◆ TRY IT: Substitute "source-lookup" for every "sxs-lookup" in the rows, changing nothing else, and write out the lines without the pictures.

====== DATASET EXCERPTS

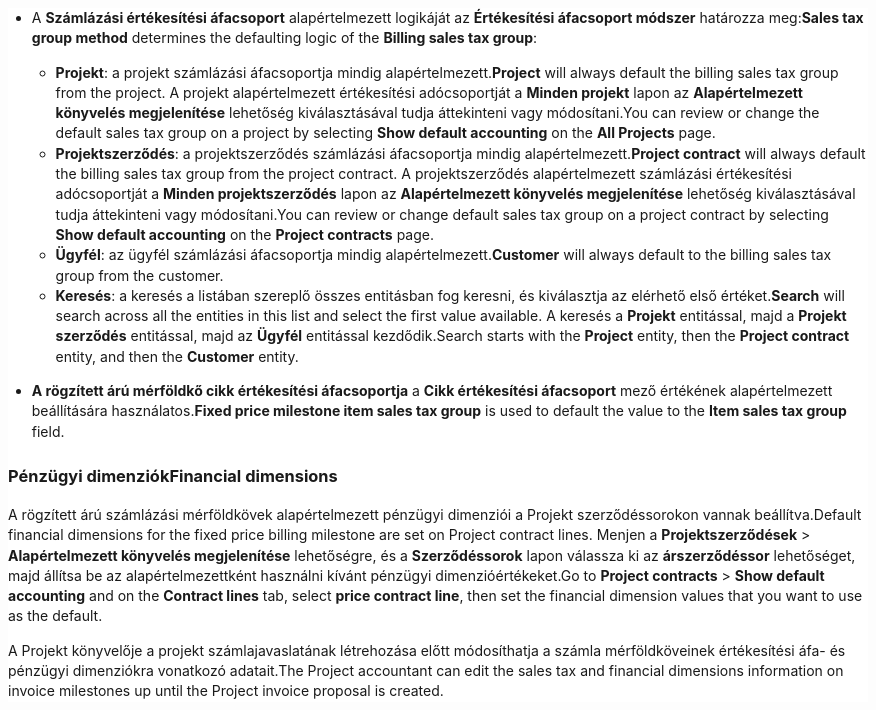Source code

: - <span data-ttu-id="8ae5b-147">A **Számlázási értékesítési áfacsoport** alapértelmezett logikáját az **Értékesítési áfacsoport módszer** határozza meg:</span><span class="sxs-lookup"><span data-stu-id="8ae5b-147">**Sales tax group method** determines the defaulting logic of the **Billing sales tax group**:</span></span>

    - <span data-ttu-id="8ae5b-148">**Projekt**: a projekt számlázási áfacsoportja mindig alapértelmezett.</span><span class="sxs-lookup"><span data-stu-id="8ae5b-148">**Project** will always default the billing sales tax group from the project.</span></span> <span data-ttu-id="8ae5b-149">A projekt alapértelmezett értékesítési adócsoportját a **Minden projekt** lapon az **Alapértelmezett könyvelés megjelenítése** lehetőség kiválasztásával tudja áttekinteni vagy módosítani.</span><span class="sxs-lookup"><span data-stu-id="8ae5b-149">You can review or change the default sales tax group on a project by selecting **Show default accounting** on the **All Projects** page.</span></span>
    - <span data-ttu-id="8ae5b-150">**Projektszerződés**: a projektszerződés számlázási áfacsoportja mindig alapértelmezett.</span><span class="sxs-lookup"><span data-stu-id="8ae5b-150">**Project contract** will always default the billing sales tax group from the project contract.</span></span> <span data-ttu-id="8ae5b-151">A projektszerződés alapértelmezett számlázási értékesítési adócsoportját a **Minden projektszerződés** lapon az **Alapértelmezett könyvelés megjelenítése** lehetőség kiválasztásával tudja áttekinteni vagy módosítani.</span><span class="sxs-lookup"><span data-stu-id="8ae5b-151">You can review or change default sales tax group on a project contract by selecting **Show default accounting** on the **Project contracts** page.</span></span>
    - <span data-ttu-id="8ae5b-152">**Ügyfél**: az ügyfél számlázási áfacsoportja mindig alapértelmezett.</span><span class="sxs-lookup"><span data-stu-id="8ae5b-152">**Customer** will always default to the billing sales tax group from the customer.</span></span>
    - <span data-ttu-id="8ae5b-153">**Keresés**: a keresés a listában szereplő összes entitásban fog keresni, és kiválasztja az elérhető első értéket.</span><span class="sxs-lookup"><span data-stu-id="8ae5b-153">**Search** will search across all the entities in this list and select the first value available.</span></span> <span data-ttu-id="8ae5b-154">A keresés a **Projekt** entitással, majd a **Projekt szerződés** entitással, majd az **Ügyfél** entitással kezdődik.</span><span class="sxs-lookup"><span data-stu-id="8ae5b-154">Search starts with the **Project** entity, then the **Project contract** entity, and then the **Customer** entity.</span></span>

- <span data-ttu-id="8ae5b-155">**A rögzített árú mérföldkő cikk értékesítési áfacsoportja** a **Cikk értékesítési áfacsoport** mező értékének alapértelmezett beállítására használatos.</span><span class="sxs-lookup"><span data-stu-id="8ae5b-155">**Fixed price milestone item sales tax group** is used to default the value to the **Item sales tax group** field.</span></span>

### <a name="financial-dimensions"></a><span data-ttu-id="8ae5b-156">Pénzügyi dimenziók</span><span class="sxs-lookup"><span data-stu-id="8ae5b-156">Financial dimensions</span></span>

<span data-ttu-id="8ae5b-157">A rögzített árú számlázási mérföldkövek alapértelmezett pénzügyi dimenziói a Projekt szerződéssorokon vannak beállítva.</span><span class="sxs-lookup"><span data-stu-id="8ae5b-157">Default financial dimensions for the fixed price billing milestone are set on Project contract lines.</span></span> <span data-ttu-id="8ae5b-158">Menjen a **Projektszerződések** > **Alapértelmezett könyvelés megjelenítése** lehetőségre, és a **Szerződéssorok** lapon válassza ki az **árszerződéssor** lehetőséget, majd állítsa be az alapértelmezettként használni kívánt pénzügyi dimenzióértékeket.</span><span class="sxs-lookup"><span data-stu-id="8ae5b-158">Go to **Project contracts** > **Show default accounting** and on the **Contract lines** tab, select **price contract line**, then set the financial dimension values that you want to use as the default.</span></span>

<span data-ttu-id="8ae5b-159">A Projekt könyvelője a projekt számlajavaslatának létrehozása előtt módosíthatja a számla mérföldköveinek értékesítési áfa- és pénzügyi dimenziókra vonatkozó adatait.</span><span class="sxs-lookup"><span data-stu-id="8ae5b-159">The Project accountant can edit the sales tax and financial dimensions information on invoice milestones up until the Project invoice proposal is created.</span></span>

============

◆ SOLUTION TO THIS EXERCISE:
Source code

: - <span data-ttu-id="8ae5b-147">A **Számlázási értékesítési áfacsoport** alapértelmezett logikáját az **Értékesítési áfacsoport módszer** határozza meg:</span><span class="source-lookup"><span data-stu-id="8ae5b-147">**Sales tax group method** determines the defaulting logic of the **Billing sales tax group**:</span></span>

    - <span data-ttu-id="8ae5b-148">**Projekt**: a projekt számlázási áfacsoportja mindig alapértelmezett.</span><span class="source-lookup"><span data-stu-id="8ae5b-148">**Project** will always default the billing sales tax group from the project.</span></span> <span data-ttu-id="8ae5b-149">A projekt alapértelmezett értékesítési adócsoportját a **Minden projekt** lapon az **Alapértelmezett könyvelés megjelenítése** lehetőség kiválasztásával tudja áttekinteni vagy módosítani.</span><span class="source-lookup"><span data-stu-id="8ae5b-149">You can review or change the default sales tax group on a project by selecting **Show default accounting** on the **All Projects** page.</span></span>
    - <span data-ttu-id="8ae5b-150">**Projektszerződés**: a projektszerződés számlázási áfacsoportja mindig alapértelmezett.</span><span class="source-lookup"><span data-stu-id="8ae5b-150">**Project contract** will always default the billing sales tax group from the project contract.</span></span> <span data-ttu-id="8ae5b-151">A projektszerződés alapértelmezett számlázási értékesítési adócsoportját a **Minden projektszerződés** lapon az **Alapértelmezett könyvelés megjelenítése** lehetőség kiválasztásával tudja áttekinteni vagy módosítani.</span><span class="source-lookup"><span data-stu-id="8ae5b-151">You can review or change default sales tax group on a project contract by selecting **Show default accounting** on the **Project contracts** page.</span></span>
    - <span data-ttu-id="8ae5b-152">**Ügyfél**: az ügyfél számlázási áfacsoportja mindig alapértelmezett.</span><span class="source-lookup"><span data-stu-id="8ae5b-152">**Customer** will always default to the billing sales tax group from the customer.</span></span>
    - <span data-ttu-id="8ae5b-153">**Keresés**: a keresés a listában szereplő összes entitásban fog keresni, és kiválasztja az elérhető első értéket.</span><span class="source-lookup"><span data-stu-id="8ae5b-153">**Search** will search across all the entities in this list and select the first value available.</span></span> <span data-ttu-id="8ae5b-154">A keresés a **Projekt** entitással, majd a **Projekt szerződés** entitással, majd az **Ügyfél** entitással kezdődik.</span><span class="source-lookup"><span data-stu-id="8ae5b-154">Search starts with the **Project** entity, then the **Project contract** entity, and then the **Customer** entity.</span></span>

- <span data-ttu-id="8ae5b-155">**A rögzített árú mérföldkő cikk értékesítési áfacsoportja** a **Cikk értékesítési áfacsoport** mező értékének alapértelmezett beállítására használatos.</span><span class="source-lookup"><span data-stu-id="8ae5b-155">**Fixed price milestone item sales tax group** is used to default the value to the **Item sales tax group** field.</span></span>

### <a name="financial-dimensions"></a><span data-ttu-id="8ae5b-156">Pénzügyi dimenziók</span><span class="source-lookup"><span data-stu-id="8ae5b-156">Financial dimensions</span></span>

<span data-ttu-id="8ae5b-157">A rögzített árú számlázási mérföldkövek alapértelmezett pénzügyi dimenziói a Projekt szerződéssorokon vannak beállítva.</span><span class="source-lookup"><span data-stu-id="8ae5b-157">Default financial dimensions for the fixed price billing milestone are set on Project contract lines.</span></span> <span data-ttu-id="8ae5b-158">Menjen a **Projektszerződések** > **Alapértelmezett könyvelés megjelenítése** lehetőségre, és a **Szerződéssorok** lapon válassza ki az **árszerződéssor** lehetőséget, majd állítsa be az alapértelmezettként használni kívánt pénzügyi dimenzióértékeket.</span><span class="source-lookup"><span data-stu-id="8ae5b-158">Go to **Project contracts** > **Show default accounting** and on the **Contract lines** tab, select **price contract line**, then set the financial dimension values that you want to use as the default.</span></span>

<span data-ttu-id="8ae5b-159">A Projekt könyvelője a projekt számlajavaslatának létrehozása előtt módosíthatja a számla mérföldköveinek értékesítési áfa- és pénzügyi dimenziókra vonatkozó adatait.</span><span class="source-lookup"><span data-stu-id="8ae5b-159">The Project accountant can edit the sales tax and financial dimensions information on invoice milestones up until the Project invoice proposal is created.</span></span>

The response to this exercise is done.